Records supplied =>
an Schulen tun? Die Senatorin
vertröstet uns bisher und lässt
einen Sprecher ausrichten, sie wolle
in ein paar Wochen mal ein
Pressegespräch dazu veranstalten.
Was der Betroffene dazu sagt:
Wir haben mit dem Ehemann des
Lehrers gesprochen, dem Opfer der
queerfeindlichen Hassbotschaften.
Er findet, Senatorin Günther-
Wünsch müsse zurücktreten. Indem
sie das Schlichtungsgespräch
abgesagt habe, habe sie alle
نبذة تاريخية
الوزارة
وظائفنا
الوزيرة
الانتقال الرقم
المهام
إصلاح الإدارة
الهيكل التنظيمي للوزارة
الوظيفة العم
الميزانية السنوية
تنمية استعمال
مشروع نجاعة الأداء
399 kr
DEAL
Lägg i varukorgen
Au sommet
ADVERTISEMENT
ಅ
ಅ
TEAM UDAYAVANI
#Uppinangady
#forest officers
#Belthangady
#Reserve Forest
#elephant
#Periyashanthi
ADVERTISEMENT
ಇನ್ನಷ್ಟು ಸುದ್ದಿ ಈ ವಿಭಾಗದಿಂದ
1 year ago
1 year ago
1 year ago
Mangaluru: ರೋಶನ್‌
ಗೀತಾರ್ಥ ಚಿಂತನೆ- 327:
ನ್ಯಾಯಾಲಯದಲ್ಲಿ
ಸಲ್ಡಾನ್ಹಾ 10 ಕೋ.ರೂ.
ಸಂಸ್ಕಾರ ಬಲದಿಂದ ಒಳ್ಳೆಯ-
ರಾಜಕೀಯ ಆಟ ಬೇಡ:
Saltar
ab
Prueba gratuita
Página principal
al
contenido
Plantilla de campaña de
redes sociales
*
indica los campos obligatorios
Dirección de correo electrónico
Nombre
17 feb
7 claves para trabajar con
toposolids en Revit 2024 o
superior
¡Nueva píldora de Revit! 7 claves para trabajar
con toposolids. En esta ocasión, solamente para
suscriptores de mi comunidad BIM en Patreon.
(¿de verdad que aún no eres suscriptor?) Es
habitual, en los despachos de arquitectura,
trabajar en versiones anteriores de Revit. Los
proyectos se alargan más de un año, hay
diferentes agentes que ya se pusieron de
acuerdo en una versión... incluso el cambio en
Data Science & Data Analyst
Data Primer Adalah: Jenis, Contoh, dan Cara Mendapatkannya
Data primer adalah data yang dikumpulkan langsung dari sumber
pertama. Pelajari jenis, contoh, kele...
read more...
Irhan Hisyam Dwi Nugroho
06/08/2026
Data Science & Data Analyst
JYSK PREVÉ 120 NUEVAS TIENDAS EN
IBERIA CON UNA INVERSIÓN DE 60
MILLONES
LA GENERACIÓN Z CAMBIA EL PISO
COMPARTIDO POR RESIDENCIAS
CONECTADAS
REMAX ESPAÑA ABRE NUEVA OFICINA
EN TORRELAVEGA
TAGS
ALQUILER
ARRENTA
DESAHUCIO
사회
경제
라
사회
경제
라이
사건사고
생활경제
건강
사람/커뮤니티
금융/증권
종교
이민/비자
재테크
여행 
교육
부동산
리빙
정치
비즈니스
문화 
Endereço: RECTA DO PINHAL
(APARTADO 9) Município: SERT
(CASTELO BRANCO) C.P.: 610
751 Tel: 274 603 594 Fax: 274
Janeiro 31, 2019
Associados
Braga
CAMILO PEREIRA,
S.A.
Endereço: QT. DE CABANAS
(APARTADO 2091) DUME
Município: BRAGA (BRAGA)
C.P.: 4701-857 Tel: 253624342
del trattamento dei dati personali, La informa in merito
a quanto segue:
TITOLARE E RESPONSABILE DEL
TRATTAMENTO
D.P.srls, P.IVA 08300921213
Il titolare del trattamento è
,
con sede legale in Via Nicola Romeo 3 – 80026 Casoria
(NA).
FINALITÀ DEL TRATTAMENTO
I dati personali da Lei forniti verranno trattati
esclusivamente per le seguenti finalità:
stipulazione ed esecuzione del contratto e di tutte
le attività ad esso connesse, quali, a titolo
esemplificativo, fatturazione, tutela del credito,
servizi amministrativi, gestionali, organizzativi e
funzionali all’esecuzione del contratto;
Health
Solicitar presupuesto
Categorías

Exercise prompt => Show all lines from the records above where the word "Endereço" occurs.

Response to this task =>
Endereço: RECTA DO PINHAL
Endereço: QT. DE CABANAS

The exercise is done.